The company released a statement saying they are the first SA real estate company to halt a major event in response to the Covid-19 disease and that all its franchisees, sales agents and staff have been asked to refrain from all non-essential international and domestic air travel for the time being, and to convert scheduled meetings into electronic interactions whenever possible.
“The decision to postpone was not an easy one to make,” says CEO Berry Everitt, “especially as we are also celebrating our 40th anniversary this year and were looking forward to welcoming many international as well as local guests to our conference.”
Everitt continues that they felt they simply could not take the chance of someone becoming infected at the event and then passing the virus on to their family, friends, colleagues or clients.
“And while we place the highest value on networking, relationships and face-to-face communications, we had to consider the risk factors for delegates and guests that are beyond our control on public transport and in public venues and accommodation establishments,” says Everitt.
Steve van Wyk, managing director of Seeff Centurion says at this point they are not overly concerned about the virus, but they are continuously monitoring the situation.

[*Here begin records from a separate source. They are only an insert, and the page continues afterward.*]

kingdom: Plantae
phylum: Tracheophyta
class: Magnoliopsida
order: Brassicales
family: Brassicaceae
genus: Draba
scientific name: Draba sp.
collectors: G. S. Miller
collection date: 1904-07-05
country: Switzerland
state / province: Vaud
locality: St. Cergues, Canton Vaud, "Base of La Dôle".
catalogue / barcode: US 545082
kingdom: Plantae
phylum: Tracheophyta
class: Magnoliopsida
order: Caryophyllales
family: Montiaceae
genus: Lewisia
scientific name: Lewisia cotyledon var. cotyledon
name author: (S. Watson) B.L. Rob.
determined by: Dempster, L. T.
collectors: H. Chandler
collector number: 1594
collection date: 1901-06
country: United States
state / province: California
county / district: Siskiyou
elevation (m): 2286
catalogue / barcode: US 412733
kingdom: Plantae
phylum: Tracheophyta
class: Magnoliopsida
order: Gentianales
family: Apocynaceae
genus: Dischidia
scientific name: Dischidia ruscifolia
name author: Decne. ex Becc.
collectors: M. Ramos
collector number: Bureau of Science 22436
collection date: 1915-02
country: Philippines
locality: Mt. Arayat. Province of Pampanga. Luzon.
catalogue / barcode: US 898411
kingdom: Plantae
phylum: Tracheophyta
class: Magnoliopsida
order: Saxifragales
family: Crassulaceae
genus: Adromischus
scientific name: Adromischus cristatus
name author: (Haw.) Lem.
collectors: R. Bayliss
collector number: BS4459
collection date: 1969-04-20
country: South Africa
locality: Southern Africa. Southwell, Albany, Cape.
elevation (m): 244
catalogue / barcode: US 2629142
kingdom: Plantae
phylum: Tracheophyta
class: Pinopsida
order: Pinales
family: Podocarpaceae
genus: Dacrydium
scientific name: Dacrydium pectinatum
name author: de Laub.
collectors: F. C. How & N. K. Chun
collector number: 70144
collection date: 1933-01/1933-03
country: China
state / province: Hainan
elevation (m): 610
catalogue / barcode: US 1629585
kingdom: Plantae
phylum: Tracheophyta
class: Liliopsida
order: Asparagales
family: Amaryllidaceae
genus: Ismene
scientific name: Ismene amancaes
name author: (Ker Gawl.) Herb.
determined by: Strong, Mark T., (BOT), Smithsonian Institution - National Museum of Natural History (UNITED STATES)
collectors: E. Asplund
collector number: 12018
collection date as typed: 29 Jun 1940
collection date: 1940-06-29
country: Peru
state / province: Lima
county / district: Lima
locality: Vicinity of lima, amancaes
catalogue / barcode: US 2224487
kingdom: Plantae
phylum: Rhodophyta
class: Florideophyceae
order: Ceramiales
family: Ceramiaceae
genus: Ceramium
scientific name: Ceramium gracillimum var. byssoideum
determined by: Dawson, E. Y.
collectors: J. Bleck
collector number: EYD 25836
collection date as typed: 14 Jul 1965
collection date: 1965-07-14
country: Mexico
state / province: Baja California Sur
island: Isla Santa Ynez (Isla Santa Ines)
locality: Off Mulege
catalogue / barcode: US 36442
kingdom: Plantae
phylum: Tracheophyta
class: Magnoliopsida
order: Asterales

“If the virus spreads at a rapid rate it could impact the property market, but it is very difficult to determine the exact influence on property prices and the number of sales as many economic factors play a role here. If the virus spreads at an alarming rate we would have to cancel show houses and ensure that our agents take preventative measures such as regular washing and sanitizing of hands, wearing face masks and limiting physical contact with sellers and buyers in addition to ensuring that their hands do not touch their face, etc.,” Van Wyk says.
The first confirmed case of infection from the coronavirus in South Africa was a man from Hilton, near Pietermaritzburg in KwaZulu Natal. The number of confirmed cases in this province has since increased to seven – all of them people who recently returned from traveling to Europe.
Wakefields Real Estate is based in the province and does business in Hilton and the surrounding area. Their CEO Myles Wakefield, says they took immediate preventative steps to assist their staff and clients with added hygiene measures, and they produced information posters to be placed strategically in every office and reception desk, along with hand sanitizers. He says all their staff have been fully briefed on the situation and are following the protocols put in place.
“No doubt though, that if the situation escalates, it will certainly have a massive impact on the property market. It’s a people-centric business, and although there are undoubtedly aspects of it which can be managed in isolation, the heart of our business is personal interaction. As a business, we’ve taken the first step, and we won’t hesitate to implement further contingency plans should the situation deteriorate.
For now – and that includes the Hilton area – there’s little change of pace in property market activity, but of course, that can alter, and we’ll do whatever it takes to ensure the health and safety of staff and clients,” ends Wakefields.
Property Professional will continue to keep you updated on this matter.